Ma voix partait dans les aigus, tandis qu'il m'observait amusé en s'allumant une cigarette.
— Je peux t'en prendre une ?
— Tu fumes ? me demanda-t-il en me tendant la clope qu'il venait de s'allumer tout en en ressortant une nouvelle du paquet bleu posé sur la table. J'acceptais la cigarette en rougissant à l'idée qu'elle ait touchée ses lèvres.
— Ça m'arrive. Quand je suis énervée.
A vrai dire ça ne m'arrivait jamais. J'avais fumé ma première cigarette à l'âge de quinze ans pour faire comme tout le monde, pour essayer. Je n'avais jamais acheté de paquet, on fumait les clopes de la mère de Noé en cachette quand j'allais chez lui. Mais ça restait vraiment occasionnel.

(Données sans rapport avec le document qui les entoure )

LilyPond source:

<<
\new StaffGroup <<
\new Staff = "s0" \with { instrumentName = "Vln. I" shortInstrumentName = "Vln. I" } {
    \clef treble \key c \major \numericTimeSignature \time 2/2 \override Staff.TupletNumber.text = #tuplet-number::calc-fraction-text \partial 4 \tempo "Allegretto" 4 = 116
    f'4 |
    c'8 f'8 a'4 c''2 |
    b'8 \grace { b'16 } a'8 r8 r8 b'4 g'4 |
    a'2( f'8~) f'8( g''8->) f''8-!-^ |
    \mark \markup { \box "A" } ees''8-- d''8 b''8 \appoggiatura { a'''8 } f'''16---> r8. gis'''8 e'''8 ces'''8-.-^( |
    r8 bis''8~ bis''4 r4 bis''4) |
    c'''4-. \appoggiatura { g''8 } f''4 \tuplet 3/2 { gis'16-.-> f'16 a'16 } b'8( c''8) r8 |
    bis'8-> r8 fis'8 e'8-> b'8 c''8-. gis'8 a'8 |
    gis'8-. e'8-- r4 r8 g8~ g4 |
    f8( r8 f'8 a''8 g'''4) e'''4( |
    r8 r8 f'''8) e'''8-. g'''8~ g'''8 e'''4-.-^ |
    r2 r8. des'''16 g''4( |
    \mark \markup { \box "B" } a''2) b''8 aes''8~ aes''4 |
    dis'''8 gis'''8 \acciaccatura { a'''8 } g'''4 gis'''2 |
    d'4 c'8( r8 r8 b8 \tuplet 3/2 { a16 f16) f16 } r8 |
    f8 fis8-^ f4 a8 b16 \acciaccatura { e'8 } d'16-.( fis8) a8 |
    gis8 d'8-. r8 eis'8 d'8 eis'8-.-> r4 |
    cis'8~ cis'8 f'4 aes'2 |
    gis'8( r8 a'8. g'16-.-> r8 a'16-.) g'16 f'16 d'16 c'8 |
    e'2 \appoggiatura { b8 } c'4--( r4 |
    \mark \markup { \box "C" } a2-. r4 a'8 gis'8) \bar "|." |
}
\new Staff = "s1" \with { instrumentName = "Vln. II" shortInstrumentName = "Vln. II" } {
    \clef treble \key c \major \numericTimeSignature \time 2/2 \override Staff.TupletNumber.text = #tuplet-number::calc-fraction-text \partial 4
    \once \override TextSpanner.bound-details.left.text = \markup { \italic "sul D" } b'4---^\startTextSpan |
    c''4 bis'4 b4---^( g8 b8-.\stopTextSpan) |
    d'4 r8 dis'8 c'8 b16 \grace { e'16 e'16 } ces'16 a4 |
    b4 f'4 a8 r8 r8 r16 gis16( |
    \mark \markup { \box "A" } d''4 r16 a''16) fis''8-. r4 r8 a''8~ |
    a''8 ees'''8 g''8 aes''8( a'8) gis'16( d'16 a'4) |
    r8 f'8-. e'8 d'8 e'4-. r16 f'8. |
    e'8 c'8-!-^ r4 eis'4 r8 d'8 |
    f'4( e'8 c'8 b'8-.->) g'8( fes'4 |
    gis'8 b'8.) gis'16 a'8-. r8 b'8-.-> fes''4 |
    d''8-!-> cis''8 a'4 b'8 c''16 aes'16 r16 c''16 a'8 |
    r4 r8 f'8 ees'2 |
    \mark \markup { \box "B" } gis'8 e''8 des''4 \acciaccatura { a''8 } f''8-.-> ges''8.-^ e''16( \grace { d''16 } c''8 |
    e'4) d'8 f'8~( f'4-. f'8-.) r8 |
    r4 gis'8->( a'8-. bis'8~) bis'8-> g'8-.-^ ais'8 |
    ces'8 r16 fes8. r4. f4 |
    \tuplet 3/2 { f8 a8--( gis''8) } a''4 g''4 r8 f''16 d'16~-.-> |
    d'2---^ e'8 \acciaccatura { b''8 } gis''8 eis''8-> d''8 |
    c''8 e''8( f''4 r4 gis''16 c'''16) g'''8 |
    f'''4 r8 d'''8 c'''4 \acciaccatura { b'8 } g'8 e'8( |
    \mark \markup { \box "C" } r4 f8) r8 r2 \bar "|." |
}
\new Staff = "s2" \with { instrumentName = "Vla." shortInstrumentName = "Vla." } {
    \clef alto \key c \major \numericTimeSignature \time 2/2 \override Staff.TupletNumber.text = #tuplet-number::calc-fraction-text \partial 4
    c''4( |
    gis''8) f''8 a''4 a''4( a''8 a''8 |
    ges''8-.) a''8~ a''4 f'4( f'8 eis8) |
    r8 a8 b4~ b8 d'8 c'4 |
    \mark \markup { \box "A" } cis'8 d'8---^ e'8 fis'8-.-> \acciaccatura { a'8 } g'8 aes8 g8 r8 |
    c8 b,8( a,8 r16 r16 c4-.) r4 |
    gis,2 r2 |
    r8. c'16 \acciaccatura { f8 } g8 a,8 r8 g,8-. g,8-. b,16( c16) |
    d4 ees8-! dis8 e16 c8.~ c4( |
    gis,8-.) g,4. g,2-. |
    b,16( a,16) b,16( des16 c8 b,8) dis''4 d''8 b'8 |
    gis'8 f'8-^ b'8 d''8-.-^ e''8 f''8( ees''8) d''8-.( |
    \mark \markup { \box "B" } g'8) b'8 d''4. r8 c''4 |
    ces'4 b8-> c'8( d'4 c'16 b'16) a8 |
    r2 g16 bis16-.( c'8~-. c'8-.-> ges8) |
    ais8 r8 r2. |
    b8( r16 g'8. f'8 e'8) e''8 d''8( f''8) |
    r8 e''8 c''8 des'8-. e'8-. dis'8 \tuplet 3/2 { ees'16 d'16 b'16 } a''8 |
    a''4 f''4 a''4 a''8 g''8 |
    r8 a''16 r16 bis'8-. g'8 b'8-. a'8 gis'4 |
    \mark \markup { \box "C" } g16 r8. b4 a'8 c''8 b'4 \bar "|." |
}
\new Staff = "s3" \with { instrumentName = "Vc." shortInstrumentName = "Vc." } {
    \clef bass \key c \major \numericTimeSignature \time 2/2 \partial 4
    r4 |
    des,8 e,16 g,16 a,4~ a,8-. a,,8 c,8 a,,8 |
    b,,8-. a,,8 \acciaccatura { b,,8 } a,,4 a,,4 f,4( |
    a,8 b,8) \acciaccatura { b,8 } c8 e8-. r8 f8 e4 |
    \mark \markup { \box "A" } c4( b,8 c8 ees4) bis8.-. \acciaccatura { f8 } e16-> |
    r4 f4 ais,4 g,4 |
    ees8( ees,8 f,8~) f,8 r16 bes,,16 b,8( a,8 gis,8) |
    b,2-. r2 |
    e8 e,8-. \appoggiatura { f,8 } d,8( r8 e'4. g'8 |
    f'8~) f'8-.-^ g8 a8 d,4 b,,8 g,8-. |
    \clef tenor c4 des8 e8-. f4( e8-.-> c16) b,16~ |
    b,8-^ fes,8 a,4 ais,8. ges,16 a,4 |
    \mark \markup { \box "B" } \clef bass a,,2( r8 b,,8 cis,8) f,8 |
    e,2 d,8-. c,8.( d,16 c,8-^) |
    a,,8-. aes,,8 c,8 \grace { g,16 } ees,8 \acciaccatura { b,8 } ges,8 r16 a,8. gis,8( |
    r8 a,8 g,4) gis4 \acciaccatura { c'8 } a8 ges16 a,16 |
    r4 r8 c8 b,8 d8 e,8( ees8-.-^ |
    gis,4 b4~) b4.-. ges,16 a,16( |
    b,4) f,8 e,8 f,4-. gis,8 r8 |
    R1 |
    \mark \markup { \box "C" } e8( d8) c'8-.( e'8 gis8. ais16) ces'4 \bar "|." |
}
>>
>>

— Tu es énervée, là ? me demanda-t-il avec un grand sourire.
— Oui.
— Tu veux reboire un verre ?
— ... Oui.
J'avais beau être contrariée, je voulais savoir où cette conversation allait nous mener. J'étais peut-être à deux doigts de percer à jour le mystérieux Edgar Laville. Cela n'était pas donné à tout le monde.
Un silence s'installa entre nous le temps de recommander la même chose.

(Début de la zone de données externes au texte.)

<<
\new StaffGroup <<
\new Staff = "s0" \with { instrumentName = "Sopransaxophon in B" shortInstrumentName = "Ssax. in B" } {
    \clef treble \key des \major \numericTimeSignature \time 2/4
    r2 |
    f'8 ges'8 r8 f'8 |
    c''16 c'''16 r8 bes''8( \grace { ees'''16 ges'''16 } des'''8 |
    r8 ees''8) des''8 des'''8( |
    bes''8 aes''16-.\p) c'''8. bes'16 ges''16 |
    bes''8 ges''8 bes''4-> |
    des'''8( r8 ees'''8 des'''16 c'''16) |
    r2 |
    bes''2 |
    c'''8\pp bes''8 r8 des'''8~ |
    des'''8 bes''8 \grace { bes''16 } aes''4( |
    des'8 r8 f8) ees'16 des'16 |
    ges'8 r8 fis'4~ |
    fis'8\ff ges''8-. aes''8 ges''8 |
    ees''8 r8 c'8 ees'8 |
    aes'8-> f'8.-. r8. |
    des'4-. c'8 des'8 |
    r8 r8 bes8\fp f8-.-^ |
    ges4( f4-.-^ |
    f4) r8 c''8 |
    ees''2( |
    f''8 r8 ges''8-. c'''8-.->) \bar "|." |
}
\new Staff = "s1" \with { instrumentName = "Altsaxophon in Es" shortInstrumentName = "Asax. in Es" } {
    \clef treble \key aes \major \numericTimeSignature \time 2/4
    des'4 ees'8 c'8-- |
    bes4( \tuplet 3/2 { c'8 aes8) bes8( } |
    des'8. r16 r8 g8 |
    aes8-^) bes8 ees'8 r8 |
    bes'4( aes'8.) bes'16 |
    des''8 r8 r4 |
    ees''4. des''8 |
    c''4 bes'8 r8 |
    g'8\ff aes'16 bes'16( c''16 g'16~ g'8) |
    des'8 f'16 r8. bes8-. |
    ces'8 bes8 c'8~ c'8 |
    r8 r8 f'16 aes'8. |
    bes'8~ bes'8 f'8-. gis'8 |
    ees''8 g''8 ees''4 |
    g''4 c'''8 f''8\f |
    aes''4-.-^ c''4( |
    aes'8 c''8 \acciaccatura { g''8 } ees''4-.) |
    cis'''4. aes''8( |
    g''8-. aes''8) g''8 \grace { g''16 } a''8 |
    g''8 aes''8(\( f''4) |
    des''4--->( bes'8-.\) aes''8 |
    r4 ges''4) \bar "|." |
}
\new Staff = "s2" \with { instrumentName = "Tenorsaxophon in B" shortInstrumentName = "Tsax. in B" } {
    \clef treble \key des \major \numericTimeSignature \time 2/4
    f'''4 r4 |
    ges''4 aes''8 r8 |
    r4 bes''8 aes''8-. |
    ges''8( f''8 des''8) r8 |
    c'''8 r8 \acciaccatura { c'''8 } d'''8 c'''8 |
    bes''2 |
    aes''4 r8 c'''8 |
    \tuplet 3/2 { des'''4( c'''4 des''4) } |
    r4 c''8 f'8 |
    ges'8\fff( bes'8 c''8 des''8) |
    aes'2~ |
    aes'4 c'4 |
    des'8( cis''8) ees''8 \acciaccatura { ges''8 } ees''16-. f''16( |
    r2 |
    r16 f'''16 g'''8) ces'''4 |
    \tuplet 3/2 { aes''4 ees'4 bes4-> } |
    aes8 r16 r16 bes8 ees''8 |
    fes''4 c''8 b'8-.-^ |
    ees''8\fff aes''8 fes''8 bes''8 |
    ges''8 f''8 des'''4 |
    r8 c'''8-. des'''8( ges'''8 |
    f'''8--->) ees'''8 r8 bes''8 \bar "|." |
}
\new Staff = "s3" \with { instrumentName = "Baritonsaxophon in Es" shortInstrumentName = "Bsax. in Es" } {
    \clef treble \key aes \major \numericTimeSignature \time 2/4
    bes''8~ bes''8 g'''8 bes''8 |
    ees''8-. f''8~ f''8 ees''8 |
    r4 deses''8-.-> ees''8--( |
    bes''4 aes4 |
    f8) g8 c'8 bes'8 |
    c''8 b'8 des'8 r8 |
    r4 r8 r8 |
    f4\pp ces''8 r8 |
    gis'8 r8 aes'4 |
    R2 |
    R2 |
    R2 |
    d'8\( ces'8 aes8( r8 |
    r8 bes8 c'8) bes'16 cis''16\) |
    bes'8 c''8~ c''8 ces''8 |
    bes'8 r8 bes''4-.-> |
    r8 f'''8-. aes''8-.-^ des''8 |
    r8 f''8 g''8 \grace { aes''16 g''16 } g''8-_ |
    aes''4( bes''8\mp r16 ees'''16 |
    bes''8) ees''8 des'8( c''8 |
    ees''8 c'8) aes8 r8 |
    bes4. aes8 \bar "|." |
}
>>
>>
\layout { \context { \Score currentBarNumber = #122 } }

— Je n'ai pas deux personnalités...
— Je pense clairement que si !
— Et je n'ai pas envie de t'assassiner ...
— C'était une image, Edgar.
— C'est juste que...
— Oui ?
— Non... Je ne sais pas.
— C'est... à cause de Julia ?
Pourquoi n'étais-je jamais capable de réfléchir avant de parler, bon sang ?

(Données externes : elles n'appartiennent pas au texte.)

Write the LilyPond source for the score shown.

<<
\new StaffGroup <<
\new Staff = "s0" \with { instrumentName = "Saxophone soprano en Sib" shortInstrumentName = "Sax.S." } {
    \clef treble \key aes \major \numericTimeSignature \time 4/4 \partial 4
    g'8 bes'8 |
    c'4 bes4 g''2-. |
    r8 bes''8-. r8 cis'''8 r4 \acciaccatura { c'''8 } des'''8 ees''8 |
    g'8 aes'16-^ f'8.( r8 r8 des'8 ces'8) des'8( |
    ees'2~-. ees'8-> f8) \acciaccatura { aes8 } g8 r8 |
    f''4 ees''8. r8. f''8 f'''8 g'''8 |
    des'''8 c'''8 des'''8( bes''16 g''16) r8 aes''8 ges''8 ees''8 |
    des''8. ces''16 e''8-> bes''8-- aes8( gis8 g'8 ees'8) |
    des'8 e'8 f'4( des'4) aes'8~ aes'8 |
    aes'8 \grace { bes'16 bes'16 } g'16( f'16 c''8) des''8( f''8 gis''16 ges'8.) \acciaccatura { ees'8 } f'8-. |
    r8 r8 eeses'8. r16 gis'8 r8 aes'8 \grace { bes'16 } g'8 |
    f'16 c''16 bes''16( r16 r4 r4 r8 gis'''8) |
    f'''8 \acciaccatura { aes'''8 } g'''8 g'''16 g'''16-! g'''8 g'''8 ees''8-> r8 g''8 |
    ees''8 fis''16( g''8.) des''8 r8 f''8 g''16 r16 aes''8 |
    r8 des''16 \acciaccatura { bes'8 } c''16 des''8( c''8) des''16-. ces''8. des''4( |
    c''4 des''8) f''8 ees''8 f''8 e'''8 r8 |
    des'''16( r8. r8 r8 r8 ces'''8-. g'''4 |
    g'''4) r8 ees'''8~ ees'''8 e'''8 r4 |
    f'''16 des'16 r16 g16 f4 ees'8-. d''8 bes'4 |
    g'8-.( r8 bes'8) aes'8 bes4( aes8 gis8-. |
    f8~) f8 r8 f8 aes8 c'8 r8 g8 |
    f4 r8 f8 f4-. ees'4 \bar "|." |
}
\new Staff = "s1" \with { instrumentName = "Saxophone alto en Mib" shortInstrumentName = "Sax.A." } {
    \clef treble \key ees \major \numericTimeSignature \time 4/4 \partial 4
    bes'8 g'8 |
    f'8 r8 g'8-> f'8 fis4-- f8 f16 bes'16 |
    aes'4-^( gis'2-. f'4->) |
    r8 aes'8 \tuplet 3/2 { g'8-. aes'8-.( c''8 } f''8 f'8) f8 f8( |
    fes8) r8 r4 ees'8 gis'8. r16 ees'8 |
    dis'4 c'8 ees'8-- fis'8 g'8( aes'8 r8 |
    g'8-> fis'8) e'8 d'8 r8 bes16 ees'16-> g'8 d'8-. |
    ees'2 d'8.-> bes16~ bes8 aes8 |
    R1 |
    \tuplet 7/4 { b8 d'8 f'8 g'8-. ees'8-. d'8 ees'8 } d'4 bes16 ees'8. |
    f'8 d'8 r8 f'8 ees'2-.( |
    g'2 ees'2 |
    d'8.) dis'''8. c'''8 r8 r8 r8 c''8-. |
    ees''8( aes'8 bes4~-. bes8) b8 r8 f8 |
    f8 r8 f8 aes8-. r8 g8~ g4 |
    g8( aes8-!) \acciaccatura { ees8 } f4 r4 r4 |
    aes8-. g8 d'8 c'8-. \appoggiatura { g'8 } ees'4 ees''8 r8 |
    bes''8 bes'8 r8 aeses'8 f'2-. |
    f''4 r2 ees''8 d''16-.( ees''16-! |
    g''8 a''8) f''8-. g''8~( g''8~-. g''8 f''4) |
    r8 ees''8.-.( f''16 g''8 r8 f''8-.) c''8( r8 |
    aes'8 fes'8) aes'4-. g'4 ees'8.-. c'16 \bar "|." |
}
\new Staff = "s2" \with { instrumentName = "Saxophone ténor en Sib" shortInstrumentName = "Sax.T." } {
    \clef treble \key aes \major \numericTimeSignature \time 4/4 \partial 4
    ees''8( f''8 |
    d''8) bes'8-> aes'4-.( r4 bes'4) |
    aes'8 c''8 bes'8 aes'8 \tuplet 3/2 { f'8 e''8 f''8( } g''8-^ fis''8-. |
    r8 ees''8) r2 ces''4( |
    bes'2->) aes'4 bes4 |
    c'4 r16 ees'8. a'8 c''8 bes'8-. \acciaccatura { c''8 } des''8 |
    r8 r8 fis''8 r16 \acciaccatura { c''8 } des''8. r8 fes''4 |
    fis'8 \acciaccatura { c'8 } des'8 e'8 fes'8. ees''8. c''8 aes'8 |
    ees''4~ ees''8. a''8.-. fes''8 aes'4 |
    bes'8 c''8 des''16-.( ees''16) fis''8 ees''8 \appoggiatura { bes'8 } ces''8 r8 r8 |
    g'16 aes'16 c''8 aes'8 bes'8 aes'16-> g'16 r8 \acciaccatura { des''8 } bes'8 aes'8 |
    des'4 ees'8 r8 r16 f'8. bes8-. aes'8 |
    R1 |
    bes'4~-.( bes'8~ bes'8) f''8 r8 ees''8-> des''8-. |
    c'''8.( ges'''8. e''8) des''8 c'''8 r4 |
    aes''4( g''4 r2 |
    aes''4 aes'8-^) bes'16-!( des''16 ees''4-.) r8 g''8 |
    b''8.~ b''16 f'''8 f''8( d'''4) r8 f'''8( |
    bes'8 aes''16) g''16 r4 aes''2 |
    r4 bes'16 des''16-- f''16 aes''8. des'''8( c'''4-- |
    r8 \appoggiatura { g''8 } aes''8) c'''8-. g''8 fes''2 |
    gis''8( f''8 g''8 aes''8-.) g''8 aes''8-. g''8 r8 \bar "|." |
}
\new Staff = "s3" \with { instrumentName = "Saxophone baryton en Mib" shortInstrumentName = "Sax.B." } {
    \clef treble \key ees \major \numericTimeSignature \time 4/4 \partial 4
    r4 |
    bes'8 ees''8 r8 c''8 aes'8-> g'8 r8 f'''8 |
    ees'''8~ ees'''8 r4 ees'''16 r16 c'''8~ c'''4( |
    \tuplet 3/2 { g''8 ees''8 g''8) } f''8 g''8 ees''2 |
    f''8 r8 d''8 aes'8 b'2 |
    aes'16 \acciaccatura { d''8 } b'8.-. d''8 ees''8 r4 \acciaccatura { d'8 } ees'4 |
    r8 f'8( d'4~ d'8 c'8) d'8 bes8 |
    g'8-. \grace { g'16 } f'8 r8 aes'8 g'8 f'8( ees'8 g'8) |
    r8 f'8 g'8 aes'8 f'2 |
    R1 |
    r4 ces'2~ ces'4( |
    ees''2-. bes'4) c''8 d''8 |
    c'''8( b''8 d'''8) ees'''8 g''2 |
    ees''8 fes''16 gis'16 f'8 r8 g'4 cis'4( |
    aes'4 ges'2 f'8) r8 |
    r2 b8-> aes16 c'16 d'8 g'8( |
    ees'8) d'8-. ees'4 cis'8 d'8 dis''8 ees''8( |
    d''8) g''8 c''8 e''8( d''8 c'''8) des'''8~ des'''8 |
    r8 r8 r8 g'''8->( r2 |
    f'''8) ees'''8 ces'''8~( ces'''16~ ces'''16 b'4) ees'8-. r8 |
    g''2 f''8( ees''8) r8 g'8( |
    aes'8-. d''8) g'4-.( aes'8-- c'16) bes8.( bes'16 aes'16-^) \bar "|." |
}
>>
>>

— Julia ? Pourquoi ce serait de sa faute ?
— Tu... Ne veux pas te rapprocher de moi... Parce que tu es avec Julia.
Je prenais des grosses pincettes. Je ne voulais pas qu'il pense que j'avais envie de sortir avec lui ou quoi que ce soit. Je cherchais juste à comprendre encore une fois. Même si je crevais d'envie de sortir avec lui. Non. Ça c'était mon inconscient qui s'excitait.
Il explosa de rire. Et voilà, je m'étais encore fourrée dans une situation embarrassante.
— Je ne sors pas avec Julia.
— Il faudrait peut-être songer à lui dire, parce qu'elle n'a pas l'air d'être au courant ...
Il rit de plus belle et je le rejoignis dans cette bonne humeur, histoire de cacher ma gêne.
Je dois dire qu'il me surprenait. Je ne l'avais jamais vu rire comme ça. Je sais que je ne l'avais pas vu beaucoup, mais j'avais l'impression d'avoir un gosse en face de moi. Pas un garçon qui semblait avoir le poids du monde sur ses épaules.
— Tu me fais rire, avoua-t-il.
— Je vois ça ..., Mais je ne cherchais pas à te faire rire.
Il avait repris son sérieux.
— Ce n'est pas comme ça avec Julia. C'est juste...
— Physique.
Je m'étonnais d'avoir fini la phrase d'Edgar de cette façon. Mais je le savais. Elisa me l'avait confié: Julia et Edgar couchaient ensemble.
— Ouais...
Sa réponse me toucha bien plus que je ne le voulais. J'étais maso de vouloir savoir ce que je ne voulais pas savoir, au final. Autant me fouetter pour le plaisir aussi ! Je fis mine que ça m'était égal mais j'avais beau me voiler la face, j'étais éprise ce garçon aux yeux bleus et aux cheveux ébouriffés. Et le savoir dans les bras d'une autre, c'était comme s'il prenait un couteau et le tournait et retournait dans ma poitrine.
Je m'étais toujours interdit de tomber amoureuse. Peut-être simplement parce que je n'avais jamais eu les picotements dans le ventre et les papillons qui s'envolaient au contact d'un garçon. On pouvait s'interdire tout ce que l'on voulait. Quand ça nous tombait dessus, c'était brutal, c'était frustrant et sans équivoque. Je n'étais pas en train de tomber amoureuse d'Edgar Laville. Je l'avais dans la peau, ce garçon.
La chanson de Father John Misty passait dans le bar et je tressaillis. Just Dumb enough to try.
Ouais, moi aussi, j'étais assez débile pour essayer.